> _TASK BRIEF_
Could you write out the listing below again, replacing "READ MORE" with "LEER MÁS" everywhere it occurs and leaving everything else unchanged?

> _DATA FOR PROCESSING_
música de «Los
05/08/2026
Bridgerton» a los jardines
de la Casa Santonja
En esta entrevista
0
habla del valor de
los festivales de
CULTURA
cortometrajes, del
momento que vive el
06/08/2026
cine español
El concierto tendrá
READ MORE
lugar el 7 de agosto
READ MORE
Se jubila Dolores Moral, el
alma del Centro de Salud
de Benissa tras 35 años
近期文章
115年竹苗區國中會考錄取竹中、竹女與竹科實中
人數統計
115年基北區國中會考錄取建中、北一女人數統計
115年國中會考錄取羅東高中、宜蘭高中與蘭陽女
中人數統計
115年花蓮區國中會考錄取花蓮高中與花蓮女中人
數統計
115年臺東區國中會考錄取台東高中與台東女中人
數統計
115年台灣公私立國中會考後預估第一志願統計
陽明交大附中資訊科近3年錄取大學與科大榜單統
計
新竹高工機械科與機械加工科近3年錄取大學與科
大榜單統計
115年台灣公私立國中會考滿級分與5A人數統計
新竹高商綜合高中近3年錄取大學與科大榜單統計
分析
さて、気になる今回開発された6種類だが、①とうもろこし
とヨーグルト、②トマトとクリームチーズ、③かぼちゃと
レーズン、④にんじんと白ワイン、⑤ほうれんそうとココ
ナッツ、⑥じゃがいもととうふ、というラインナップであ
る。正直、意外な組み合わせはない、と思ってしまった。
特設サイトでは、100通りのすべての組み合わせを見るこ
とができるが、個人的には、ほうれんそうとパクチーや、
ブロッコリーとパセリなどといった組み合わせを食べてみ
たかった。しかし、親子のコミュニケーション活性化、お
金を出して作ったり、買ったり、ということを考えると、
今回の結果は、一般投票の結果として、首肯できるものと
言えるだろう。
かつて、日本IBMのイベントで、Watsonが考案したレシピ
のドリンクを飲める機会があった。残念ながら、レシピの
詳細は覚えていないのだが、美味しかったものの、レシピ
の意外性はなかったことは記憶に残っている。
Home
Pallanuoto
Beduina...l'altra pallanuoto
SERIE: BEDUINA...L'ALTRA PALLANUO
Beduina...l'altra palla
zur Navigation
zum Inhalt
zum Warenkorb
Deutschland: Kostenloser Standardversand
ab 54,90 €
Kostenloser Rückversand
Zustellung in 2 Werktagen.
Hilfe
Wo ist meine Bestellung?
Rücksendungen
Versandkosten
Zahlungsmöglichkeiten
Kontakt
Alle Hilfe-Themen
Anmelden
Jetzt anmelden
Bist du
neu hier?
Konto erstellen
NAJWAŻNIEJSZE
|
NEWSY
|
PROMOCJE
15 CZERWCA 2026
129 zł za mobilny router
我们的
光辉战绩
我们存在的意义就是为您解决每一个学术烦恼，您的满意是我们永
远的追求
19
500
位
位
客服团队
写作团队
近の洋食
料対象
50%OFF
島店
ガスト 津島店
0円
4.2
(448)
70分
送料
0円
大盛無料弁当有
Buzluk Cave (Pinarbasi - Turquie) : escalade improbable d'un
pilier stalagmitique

> _RESULT OF THE TASK_
música de «Los
05/08/2026
Bridgerton» a los jardines
de la Casa Santonja
En esta entrevista
0
habla del valor de
los festivales de
CULTURA
cortometrajes, del
momento que vive el
06/08/2026
cine español
El concierto tendrá
LEER MÁS
lugar el 7 de agosto
LEER MÁS
Se jubila Dolores Moral, el
alma del Centro de Salud
de Benissa tras 35 años
近期文章
115年竹苗區國中會考錄取竹中、竹女與竹科實中
人數統計
115年基北區國中會考錄取建中、北一女人數統計
115年國中會考錄取羅東高中、宜蘭高中與蘭陽女
中人數統計
115年花蓮區國中會考錄取花蓮高中與花蓮女中人
數統計
115年臺東區國中會考錄取台東高中與台東女中人
數統計
115年台灣公私立國中會考後預估第一志願統計
陽明交大附中資訊科近3年錄取大學與科大榜單統
計
新竹高工機械科與機械加工科近3年錄取大學與科
大榜單統計
115年台灣公私立國中會考滿級分與5A人數統計
新竹高商綜合高中近3年錄取大學與科大榜單統計
分析
さて、気になる今回開発された6種類だが、①とうもろこし
とヨーグルト、②トマトとクリームチーズ、③かぼちゃと
レーズン、④にんじんと白ワイン、⑤ほうれんそうとココ
ナッツ、⑥じゃがいもととうふ、というラインナップであ
る。正直、意外な組み合わせはない、と思ってしまった。
特設サイトでは、100通りのすべての組み合わせを見るこ
とができるが、個人的には、ほうれんそうとパクチーや、
ブロッコリーとパセリなどといった組み合わせを食べてみ
たかった。しかし、親子のコミュニケーション活性化、お
金を出して作ったり、買ったり、ということを考えると、
今回の結果は、一般投票の結果として、首肯できるものと
言えるだろう。
かつて、日本IBMのイベントで、Watsonが考案したレシピ
のドリンクを飲める機会があった。残念ながら、レシピの
詳細は覚えていないのだが、美味しかったものの、レシピ
の意外性はなかったことは記憶に残っている。
Home
Pallanuoto
Beduina...l'altra pallanuoto
SERIE: BEDUINA...L'ALTRA PALLANUO
Beduina...l'altra palla
zur Navigation
zum Inhalt
zum Warenkorb
Deutschland: Kostenloser Standardversand
ab 54,90 €
Kostenloser Rückversand
Zustellung in 2 Werktagen.
Hilfe
Wo ist meine Bestellung?
Rücksendungen
Versandkosten
Zahlungsmöglichkeiten
Kontakt
Alle Hilfe-Themen
Anmelden
Jetzt anmelden
Bist du
neu hier?
Konto erstellen
NAJWAŻNIEJSZE
|
NEWSY
|
PROMOCJE
15 CZERWCA 2026
129 zł za mobilny router
我们的
光辉战绩
我们存在的意义就是为您解决每一个学术烦恼，您的满意是我们永
远的追求
19
500
位
位
客服团队
写作团队
近の洋食
料対象
50%OFF
島店
ガスト 津島店
0円
4.2
(448)
70分
送料
0円
大盛無料弁当有
Buzluk Cave (Pinarbasi - Turquie) : escalade improbable d'un
pilier stalagmitique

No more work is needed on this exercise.